In economically hard pressed Hartford, spirits have risen a bit this spring. Why? Consider the case of Mary Haley, a slender, brown-haired woman who wears her 41 years well. She arises early, shoos her three resident children (ages 17, 14 and ten) off to school. She orders one to remember to feed the dog, then bustles around a six-room frame house at 61 Monroe Street in a working-class area. The house is 64 years old and tax delinquent. After picking up a stray article of clothing here, dusting a table top there, Mary too is off—to work for the city of Hartford, which could throw her out of her home but won't. Mary Haley is one of 98 property owners who will pay an in-kind tax this year by doing carpentry, delivery, light painting, custodial or clerical work for the city. Hartford, it seems, thinks it is important that they stay put, even though they cannot pay their tax bills in cash.
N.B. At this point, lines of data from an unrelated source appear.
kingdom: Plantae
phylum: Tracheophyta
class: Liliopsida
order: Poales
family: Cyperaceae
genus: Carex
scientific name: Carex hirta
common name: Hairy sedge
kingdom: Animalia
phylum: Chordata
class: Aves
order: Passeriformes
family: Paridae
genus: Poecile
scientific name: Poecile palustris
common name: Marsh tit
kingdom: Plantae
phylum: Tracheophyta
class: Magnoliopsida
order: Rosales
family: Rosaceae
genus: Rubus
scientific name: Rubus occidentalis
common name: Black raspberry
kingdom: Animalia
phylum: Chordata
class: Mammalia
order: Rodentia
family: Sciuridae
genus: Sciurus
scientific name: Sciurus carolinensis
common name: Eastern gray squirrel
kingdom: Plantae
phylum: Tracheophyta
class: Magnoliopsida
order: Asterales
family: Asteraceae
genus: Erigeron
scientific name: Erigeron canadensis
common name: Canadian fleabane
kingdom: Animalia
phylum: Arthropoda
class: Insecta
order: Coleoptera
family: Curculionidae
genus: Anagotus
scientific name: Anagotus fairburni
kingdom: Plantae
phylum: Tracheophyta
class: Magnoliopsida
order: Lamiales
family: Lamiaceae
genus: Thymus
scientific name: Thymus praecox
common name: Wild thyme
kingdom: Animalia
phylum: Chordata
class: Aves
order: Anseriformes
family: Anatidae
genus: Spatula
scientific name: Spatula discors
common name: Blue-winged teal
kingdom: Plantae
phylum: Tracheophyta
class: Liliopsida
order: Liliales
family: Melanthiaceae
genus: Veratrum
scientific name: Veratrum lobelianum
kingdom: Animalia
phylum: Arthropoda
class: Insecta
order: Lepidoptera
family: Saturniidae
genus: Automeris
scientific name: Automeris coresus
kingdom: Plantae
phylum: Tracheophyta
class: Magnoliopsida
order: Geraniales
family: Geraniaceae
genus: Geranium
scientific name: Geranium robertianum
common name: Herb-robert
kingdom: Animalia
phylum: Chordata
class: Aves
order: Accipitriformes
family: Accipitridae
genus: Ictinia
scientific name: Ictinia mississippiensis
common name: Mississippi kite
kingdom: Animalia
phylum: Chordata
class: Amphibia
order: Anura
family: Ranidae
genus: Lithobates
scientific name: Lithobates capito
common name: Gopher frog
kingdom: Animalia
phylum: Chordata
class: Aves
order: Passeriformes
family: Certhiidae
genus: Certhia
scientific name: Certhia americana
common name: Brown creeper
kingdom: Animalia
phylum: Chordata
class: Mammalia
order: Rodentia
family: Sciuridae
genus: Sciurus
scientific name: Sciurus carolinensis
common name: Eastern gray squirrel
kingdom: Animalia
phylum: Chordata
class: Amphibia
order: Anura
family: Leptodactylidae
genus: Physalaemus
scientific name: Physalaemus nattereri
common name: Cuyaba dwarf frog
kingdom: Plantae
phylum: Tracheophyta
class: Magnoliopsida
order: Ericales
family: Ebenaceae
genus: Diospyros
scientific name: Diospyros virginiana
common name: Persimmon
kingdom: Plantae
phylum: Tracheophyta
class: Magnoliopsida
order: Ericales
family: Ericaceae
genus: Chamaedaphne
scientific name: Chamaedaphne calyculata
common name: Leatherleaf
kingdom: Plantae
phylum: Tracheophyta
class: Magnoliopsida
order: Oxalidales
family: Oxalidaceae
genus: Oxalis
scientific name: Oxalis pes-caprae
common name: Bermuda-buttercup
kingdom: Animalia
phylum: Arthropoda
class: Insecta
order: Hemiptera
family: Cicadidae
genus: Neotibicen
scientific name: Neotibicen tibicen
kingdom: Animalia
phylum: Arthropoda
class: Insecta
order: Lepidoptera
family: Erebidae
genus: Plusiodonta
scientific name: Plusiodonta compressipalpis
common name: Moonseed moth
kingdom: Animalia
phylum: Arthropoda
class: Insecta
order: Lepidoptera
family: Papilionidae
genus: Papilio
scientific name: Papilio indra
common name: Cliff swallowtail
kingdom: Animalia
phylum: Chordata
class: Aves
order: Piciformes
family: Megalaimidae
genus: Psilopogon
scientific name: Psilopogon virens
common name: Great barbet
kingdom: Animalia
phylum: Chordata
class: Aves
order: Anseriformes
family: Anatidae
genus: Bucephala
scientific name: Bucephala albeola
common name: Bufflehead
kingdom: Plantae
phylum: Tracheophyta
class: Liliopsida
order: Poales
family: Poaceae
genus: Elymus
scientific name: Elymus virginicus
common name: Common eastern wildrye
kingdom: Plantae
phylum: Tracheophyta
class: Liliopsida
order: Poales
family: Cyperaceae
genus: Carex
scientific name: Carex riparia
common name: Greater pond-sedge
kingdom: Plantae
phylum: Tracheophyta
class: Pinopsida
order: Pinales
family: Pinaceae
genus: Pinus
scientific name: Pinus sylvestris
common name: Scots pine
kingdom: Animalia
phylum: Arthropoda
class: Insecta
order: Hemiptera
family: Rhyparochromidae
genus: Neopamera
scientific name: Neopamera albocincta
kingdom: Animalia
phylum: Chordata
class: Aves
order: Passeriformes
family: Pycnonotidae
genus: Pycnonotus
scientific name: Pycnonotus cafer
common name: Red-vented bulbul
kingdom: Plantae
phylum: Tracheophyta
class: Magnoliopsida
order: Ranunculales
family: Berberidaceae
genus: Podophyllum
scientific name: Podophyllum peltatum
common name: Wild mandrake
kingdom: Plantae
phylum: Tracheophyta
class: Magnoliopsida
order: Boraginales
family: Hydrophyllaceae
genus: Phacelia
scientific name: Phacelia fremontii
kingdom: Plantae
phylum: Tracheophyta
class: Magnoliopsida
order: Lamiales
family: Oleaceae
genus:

The overseer of the unique and practical program that allows indigents to work off their tax bills in part-time services to the city (they receive no cash) is David Hargreaves, 34. Says Hargreaves, saying it all: "These people are rich resources." Mary Haley is, anyway. Three years ago, a divorce propelled her into the baffling world of taxes, mortgages, bills. "I knew a lot about taking care of babies," she says, "but I didn't know much about anything else." Untrained, with only a high school education, she was stunned when the $1,100 city property tax bill arrived. "I didn't know what to do. I thought I would have to sell." But she and the children did not want to move. Besides, "How many people want to rent to a divorced woman with four kids and a dog?" The dog would have to stay too; the children made that clear. "You go if you have to," they would say to her. "But the dog stays."